Sorrentino serves up a cinema banquet at Cannes
CANNES, France (AP) Paolo Sorrentino has a thing about food appropriately enough, for the director of a sumptuous feast of a film, "The Great Beauty."
The Italian auteur's Cannes Film Festival entry is a journey through Rome in the company of observant but aimless writer Jep Gambardella (actor Toni Servillo). Sorrentino's camera takes viewers through the sacred, profane and teeming streets to medieval churches and grand palazzi, modernist homes and debauched poolside parties. All are wearily watched by Jep, who is turning 65 and trying to recapture his passion for life.
Along the way the film provides sharp portraits of characters who have lost their way amid the endless distractions of urban living including a Roman Catholic Cardinal too busy dispensing his favorite recipes to offer spiritual counsel. It's one of many signs in the film of a society that has come unmoored from its bearings.
"When I think about it, I find it's quite extravagant the way everyone talks about food," the director said during an interview in Cannes. "I think this obsession with food has reached people who should deal with the Holy Spirit.

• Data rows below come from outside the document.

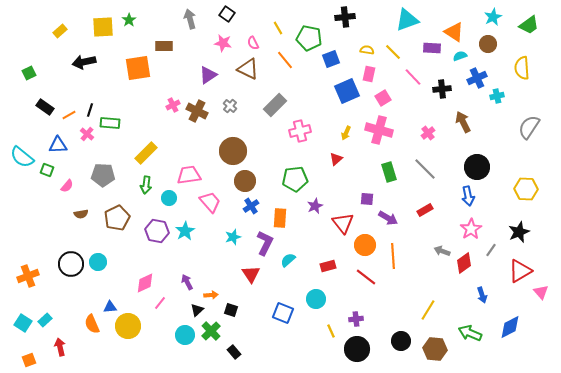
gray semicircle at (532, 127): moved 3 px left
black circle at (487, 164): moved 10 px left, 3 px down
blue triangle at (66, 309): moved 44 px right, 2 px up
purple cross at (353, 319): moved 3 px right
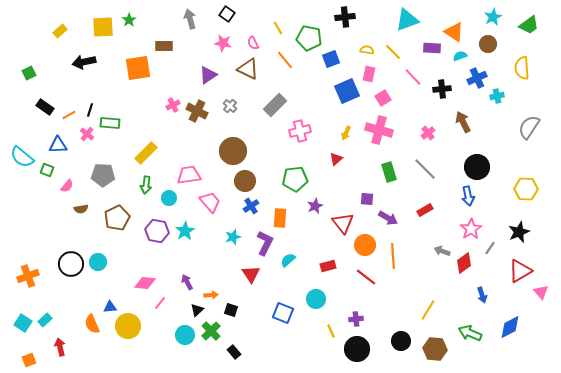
brown semicircle at (81, 214): moved 5 px up
gray line at (491, 250): moved 1 px left, 2 px up
pink diamond at (145, 283): rotated 30 degrees clockwise
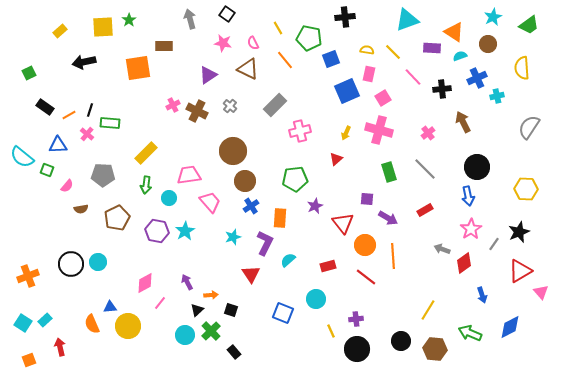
gray line at (490, 248): moved 4 px right, 4 px up
gray arrow at (442, 251): moved 2 px up
pink diamond at (145, 283): rotated 35 degrees counterclockwise
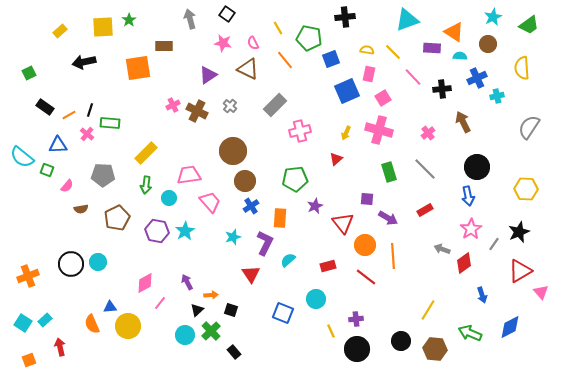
cyan semicircle at (460, 56): rotated 24 degrees clockwise
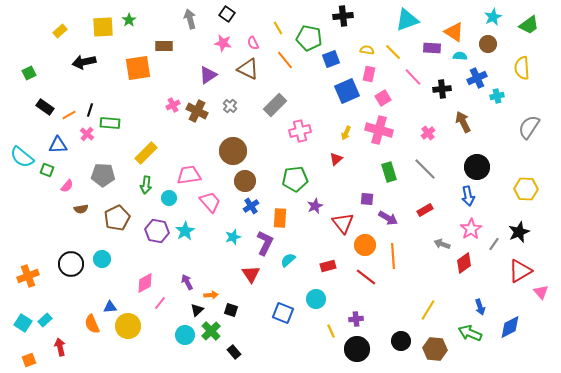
black cross at (345, 17): moved 2 px left, 1 px up
gray arrow at (442, 249): moved 5 px up
cyan circle at (98, 262): moved 4 px right, 3 px up
blue arrow at (482, 295): moved 2 px left, 12 px down
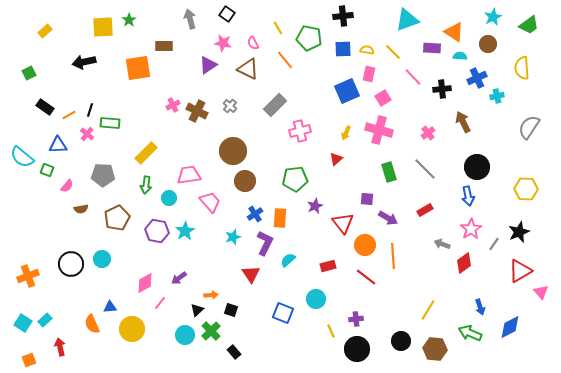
yellow rectangle at (60, 31): moved 15 px left
blue square at (331, 59): moved 12 px right, 10 px up; rotated 18 degrees clockwise
purple triangle at (208, 75): moved 10 px up
blue cross at (251, 206): moved 4 px right, 8 px down
purple arrow at (187, 282): moved 8 px left, 4 px up; rotated 98 degrees counterclockwise
yellow circle at (128, 326): moved 4 px right, 3 px down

"I fall into the trap myself," he admitted. "One of my favorite shows is 'Masterchef.'"
"The Great Beauty" the title can refer to the Eternal City, or to life itself has been well received at Cannes, where Servillo is being mentioned as a candidate for the best-actor prize in Sunday's awards.
Some viewers, though, found it overwhelming: too rich in strange and beautiful imagery a flock of flamingoes and a giraffe make memorable appearances and too suffused with talk and ideas.

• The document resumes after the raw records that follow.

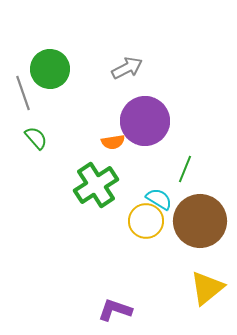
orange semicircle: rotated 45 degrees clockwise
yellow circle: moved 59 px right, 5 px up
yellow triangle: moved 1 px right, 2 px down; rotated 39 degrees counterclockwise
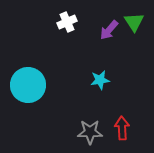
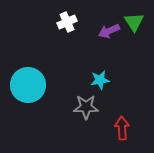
purple arrow: moved 1 px down; rotated 25 degrees clockwise
gray star: moved 4 px left, 25 px up
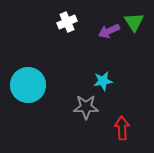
cyan star: moved 3 px right, 1 px down
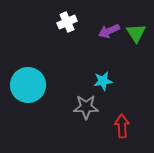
green triangle: moved 2 px right, 11 px down
red arrow: moved 2 px up
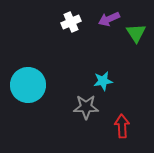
white cross: moved 4 px right
purple arrow: moved 12 px up
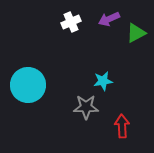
green triangle: rotated 35 degrees clockwise
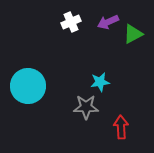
purple arrow: moved 1 px left, 3 px down
green triangle: moved 3 px left, 1 px down
cyan star: moved 3 px left, 1 px down
cyan circle: moved 1 px down
red arrow: moved 1 px left, 1 px down
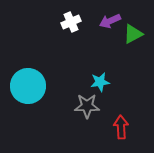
purple arrow: moved 2 px right, 1 px up
gray star: moved 1 px right, 1 px up
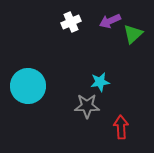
green triangle: rotated 15 degrees counterclockwise
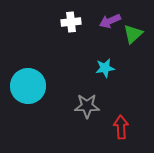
white cross: rotated 18 degrees clockwise
cyan star: moved 5 px right, 14 px up
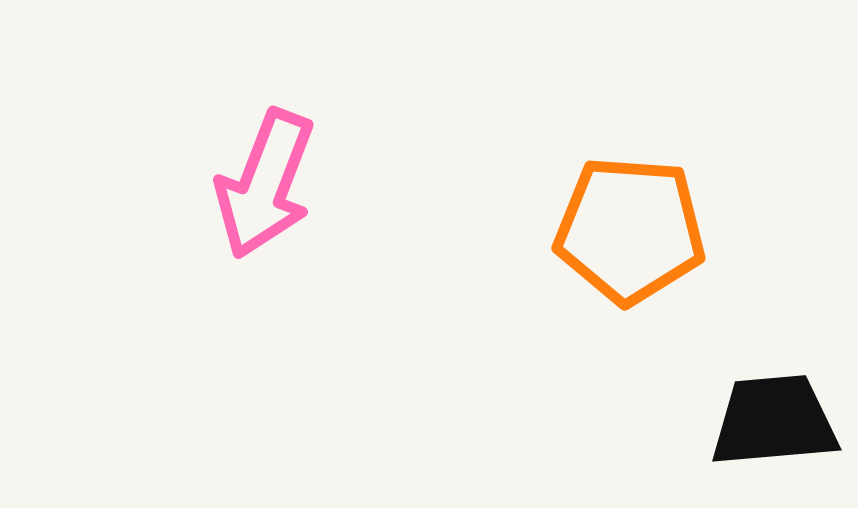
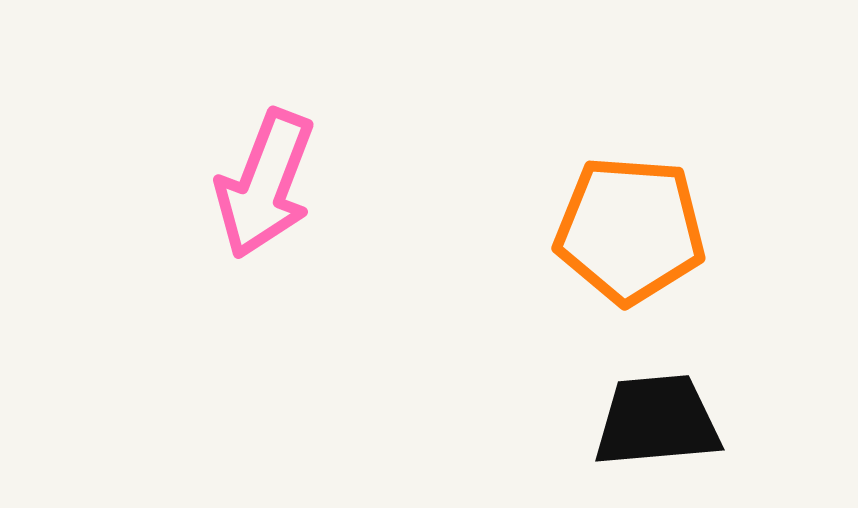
black trapezoid: moved 117 px left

Sorrentino says that's partly the point life and Rome are both overwhelming. One early scene shows a tourist photographing a sublime view of Rome, and keeling over dead.
"The perception of beauty is one of the strongest feelings you can have. You can even die from it," said Sorrentino, a weary-eyed man most people are after a few days at the festival who is given to succinct answers.
Or, the film suggests, you can simply be numbed into aimlessness by the distractions of urban life.
Sorrentino said the original idea for the movie came from the image of "a very long party."
"I wanted to reproduce the idea that sometimes you go to parties with extremely high expectations, and then you are longing to get away as quickly as you can," he said.
"Our country offers marvelous opportunities, but people don't seize them, because they're too busy partying and enjoying themselves. That's why we have so many missed opportunities.
"If I wanted to give a political interpretation of the movie, I'd say the theme was missed opportunities.
"But the film focuses on feelings, on human beings' feelings, which are undermined by the fatigue of living, of human existence. I think that is not just an Italian characteristic."
In contrast to his main character, a 65-year-old writer coasting on the success of his sole novel, 42-year-old Sorrentino is impressively prolific. One of 20 films in the running for Cannes' coveted Palme d'Or, "The Great Beauty" is Sorrentino's fifth movie to compete at the festival. He won the third-place Jury Prize in 2008 for "Il Divo" a dramatization of the life of Italian politician Giulio Andreotti and was last here in 2011 with his English-language comedy-drama "This Must Be the Place," which starred Sean Penn as a rock star.
"The Great Beauty" takes him back to Italy, and with its air of melancholy and regret, feels like the work of a much older director.
"I take that as a compliment," Sorrentino said. "I hope that when I get older I'll have the opportunity to make the movies I should have made when I was young.
"I'm trying not to waste my time. I'm trying to seize opportunities when I can, because I'm a lucky man my job is connected to my amusement. Job and fun in my case coincide. I work a lot because I like it a lot."